▸ **Parts of the exercise**:
• a. Return the part of the infrared cut filter text from "1. An imaging" down to "than 600 nm.", word for word.
• b. In the infrared cut filter text, list every component that carries a reference number, giving each with its number.
• c. Extend the text on the infrared cut filter and imaging element, picking up after its final sentence.

The embodiment 2 will be described.

The transmittance characteristics of the infrared cut filter 17 and the RGB combined relative sensitivities of the imaging element 18 according to the embodiment 2 are shown in graphs of FIGS. 4A-D.

The imaging surface 19 of the imaging element 18 shows the highest RGB combined relative sensitivity with respect to a wavelength of about 800 nm, and its RGB combined relative sensitivity gradually decreases as the wavelength becomes longer than this wavelength.

On the other hand, the relative sensitivity of the imaging surface 19 when the infrared cut filter 17 is placed immediately in front of the imaging element 18 is almost the same as the RGB combined relative sensitivity with respect to a wavelength (visible light) of 400 nm to 650 nm; however, a part corresponding to a wavelength of 650 nm to 900 nm goes downward nearly linearly (although not shown, a transmittance with respect to wavelengths longer than 900 nm is 0.).

As above, the imaging surface 19 in the embodiment 2 shows a high relative sensitivity with respect to the electromagnetic wave (visible light) of 400 nm to 600 nm in wavelength, and thereby a subject can be clearly imaged in an environment where the amount of visible light is sufficient like daytime. Further, a subject can be clearly imaged by using infrared light in an environment where the amount of visible light is not sufficient like nighttime.

It should be understood by those skilled in the art that various modifications, combinations, sub-combinations and alterations may occur depending on design requirements and other factors insofar as they are within the scope of the appended claims of the equivalents thereof.

Claims

1. An imaging element unit comprising: λ (wavelength: unit of nm) relative sensitivity 650 77 ± 10 700 62 ± 10 750 44 ± 7  800 26 ± 7  850 7 ± 5 900 5 ± 5

an imaging element configured to include an imaging surface having a plurality of R pixels, G pixels and B pixels; and

an infrared cut filter configured to be placed in a position immediately in front of the imaging surface,

wherein the transmittance characteristics of the infrared cut filter are determined so that an RGB combined relative sensitivity which is a combined value of unique sensitivities of the R pixels, the G pixels and the B pixels and a relative sensitivity of the imaging surface determined by the transmittance characteristics of the infrared cut filter show each of the following sensitivities with respect to each of the following wavelengths longer than 600 nm.

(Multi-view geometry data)

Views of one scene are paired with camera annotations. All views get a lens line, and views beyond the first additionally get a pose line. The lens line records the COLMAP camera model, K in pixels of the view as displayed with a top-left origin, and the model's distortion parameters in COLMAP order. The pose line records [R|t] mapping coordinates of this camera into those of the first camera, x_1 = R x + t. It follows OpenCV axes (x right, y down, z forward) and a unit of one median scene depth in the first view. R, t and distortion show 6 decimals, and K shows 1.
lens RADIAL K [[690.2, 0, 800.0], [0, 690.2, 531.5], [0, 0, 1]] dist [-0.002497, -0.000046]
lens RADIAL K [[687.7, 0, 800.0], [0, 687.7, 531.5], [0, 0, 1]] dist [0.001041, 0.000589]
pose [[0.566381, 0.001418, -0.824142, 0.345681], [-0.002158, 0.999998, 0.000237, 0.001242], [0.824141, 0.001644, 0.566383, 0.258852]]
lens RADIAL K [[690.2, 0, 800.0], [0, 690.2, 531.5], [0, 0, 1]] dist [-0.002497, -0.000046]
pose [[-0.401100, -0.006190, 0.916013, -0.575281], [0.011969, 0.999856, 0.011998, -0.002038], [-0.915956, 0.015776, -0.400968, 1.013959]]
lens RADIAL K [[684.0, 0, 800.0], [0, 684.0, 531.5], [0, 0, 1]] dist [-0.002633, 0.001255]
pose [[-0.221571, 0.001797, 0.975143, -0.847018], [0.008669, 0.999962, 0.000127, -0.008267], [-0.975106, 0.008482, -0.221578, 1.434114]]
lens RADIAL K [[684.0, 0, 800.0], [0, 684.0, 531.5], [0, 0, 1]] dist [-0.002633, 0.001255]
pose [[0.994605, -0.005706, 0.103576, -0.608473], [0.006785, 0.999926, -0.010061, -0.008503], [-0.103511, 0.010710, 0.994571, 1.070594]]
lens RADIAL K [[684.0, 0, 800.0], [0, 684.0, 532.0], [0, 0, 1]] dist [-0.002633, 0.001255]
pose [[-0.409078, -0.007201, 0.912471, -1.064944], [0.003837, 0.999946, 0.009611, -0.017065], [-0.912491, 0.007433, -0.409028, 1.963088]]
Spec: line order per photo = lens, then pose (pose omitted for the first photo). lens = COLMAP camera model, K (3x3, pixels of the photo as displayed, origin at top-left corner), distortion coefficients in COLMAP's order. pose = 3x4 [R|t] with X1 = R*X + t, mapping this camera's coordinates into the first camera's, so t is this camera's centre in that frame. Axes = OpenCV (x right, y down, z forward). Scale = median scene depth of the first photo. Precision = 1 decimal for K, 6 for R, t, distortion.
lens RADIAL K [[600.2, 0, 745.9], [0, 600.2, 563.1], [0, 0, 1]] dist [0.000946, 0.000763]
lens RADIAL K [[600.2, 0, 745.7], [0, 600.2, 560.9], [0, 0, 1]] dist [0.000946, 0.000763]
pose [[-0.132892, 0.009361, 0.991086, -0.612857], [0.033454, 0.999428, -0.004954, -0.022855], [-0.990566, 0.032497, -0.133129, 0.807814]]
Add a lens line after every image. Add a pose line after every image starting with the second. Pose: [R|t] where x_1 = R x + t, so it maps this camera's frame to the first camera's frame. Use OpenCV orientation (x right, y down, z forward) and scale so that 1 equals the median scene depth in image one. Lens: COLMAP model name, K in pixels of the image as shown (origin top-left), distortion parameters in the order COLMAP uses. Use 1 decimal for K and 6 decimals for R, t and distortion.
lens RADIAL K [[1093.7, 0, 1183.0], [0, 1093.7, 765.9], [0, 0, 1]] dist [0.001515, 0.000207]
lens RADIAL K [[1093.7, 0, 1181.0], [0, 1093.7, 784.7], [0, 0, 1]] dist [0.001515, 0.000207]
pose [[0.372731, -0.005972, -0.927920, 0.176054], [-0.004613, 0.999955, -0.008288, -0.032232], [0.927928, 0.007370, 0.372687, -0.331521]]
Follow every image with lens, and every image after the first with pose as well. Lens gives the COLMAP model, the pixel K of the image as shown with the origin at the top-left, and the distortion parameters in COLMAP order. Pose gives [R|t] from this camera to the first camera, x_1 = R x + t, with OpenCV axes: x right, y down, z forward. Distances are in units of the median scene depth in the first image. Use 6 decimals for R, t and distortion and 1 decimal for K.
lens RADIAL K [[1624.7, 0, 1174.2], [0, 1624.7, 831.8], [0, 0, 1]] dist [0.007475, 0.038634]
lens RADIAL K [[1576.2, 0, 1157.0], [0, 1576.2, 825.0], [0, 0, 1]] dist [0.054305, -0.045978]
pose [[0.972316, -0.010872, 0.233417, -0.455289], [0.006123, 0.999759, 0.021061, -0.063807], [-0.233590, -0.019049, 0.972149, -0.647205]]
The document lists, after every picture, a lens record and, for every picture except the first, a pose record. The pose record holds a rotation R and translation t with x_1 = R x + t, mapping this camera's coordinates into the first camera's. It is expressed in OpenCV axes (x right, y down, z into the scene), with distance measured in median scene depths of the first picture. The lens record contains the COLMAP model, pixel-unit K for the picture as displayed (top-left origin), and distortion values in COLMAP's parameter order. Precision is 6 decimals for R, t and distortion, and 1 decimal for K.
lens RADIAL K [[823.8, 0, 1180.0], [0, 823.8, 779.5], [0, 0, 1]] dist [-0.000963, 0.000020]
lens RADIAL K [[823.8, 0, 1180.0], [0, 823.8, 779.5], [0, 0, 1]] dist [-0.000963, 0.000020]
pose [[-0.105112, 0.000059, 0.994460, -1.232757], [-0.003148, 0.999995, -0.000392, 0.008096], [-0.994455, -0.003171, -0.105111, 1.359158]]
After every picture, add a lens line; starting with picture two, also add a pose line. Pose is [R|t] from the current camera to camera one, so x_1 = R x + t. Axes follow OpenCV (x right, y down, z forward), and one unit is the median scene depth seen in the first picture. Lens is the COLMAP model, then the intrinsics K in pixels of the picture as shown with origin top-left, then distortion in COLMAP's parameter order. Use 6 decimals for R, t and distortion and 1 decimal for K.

▸ **Answers to each task**:
• a.
1. An imaging element unit comprising: λ (wavelength: unit of nm) relative sensitivity 650 77 ± 10 700 62 ± 10 750 44 ± 7  800 26 ± 7  850 7 ± 5 900 5 ± 5

an imaging element configured to include an imaging surface having a plurality of R pixels, G pixels and B pixels; and

an infrared cut filter configured to be placed in a position immediately in front of the imaging surface,

wherein the transmittance characteristics of the infrared cut filter are determined so that an RGB combined relative sensitivity which is a combined value of unique sensitivities of the R pixels, the G pixels and the B pixels and a relative sensitivity of the imaging surface determined by the transmittance characteristics of the infrared cut filter show each of the following sensitivities with respect to each of the following wavelengths longer than 600 nm.

• b.
infrared cut filter 17
imaging element 18
imaging surface 19

• c.
2. An imaging element unit comprising:

an imaging element configured to include an imaging surface having a plurality of R pixels, G pixels and B pixels; and

an infrared cut filter configured to be placed in a position immediately in front of the imaging surface,

wherein the transmittance characteristics of the infrared cut filter are determined so that, in an RGB combined relative sensitivity which is a combined value of unique sensitivities of the R pixels, the G pixels and the B pixels and a relative sensitivity of the imaging surface determined by the transmittance characteristics of the infrared cut filter, the relative sensitivity with respect to each wavelength of 650 nm to 900 nm lies in an area surrounded by straight lines connecting the following P1 to the P2, the P2 to the P4, the P4 to the P6, the P6 to the P5, the P5 to the P3, and the P3 to the P1, respectively, when a wavelength of an electromagnetic wave is expressed on a transverse axis and the relative sensitivity with respect to each wavelength is expressed on a longitudinal axis.

A first relative sensitivity in a wavelength λ, of 650 nm P1: 87

A second relative sensitivity in a wavelength λ, of 650 nm P2: 67

A first relative sensitivity in a wavelength λ, of 850 nm P3: 12

A second relative sensitivity in a wavelength λ, of 850 nm P4: 2

A first relative sensitivity in a wavelength λ, of 900 nm P5: 10

A second relative sensitivity in a wavelength λ, of 900 nm P6: 0.

3. The imaging element unit according to claim 1, wherein the imaging element unit is embedded in a car-mounted camera.